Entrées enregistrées
• • • • •
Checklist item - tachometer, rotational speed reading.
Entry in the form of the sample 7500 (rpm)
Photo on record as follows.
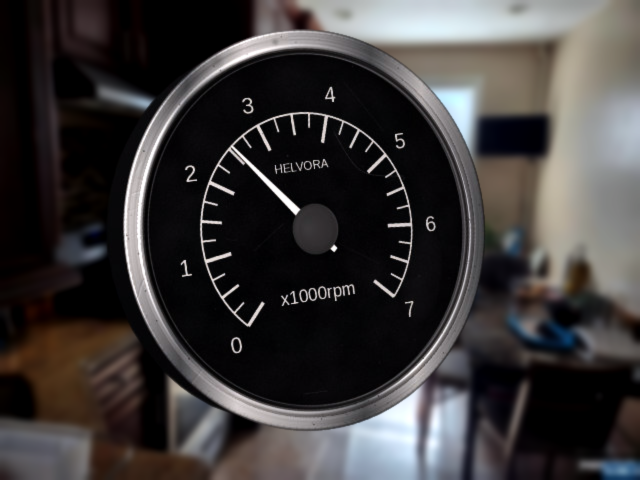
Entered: 2500 (rpm)
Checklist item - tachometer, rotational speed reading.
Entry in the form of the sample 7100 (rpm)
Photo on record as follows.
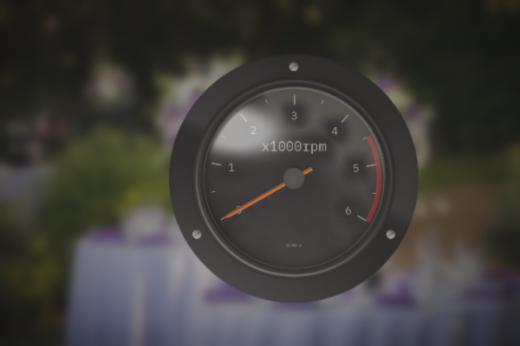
• • • • •
▶ **CONSIGNE**
Modifiez toute la liste en remplaçant « tachometer » par « rev counter », sans rien changer d'autre, et omettez les images dans votre réponse.

▶ **RÉPONSE**
Checklist item - rev counter, rotational speed reading.
Entry in the form of the sample 7500 (rpm)
Photo on record as follows.
Entered: 2500 (rpm)
Checklist item - rev counter, rotational speed reading.
Entry in the form of the sample 7100 (rpm)
Photo on record as follows.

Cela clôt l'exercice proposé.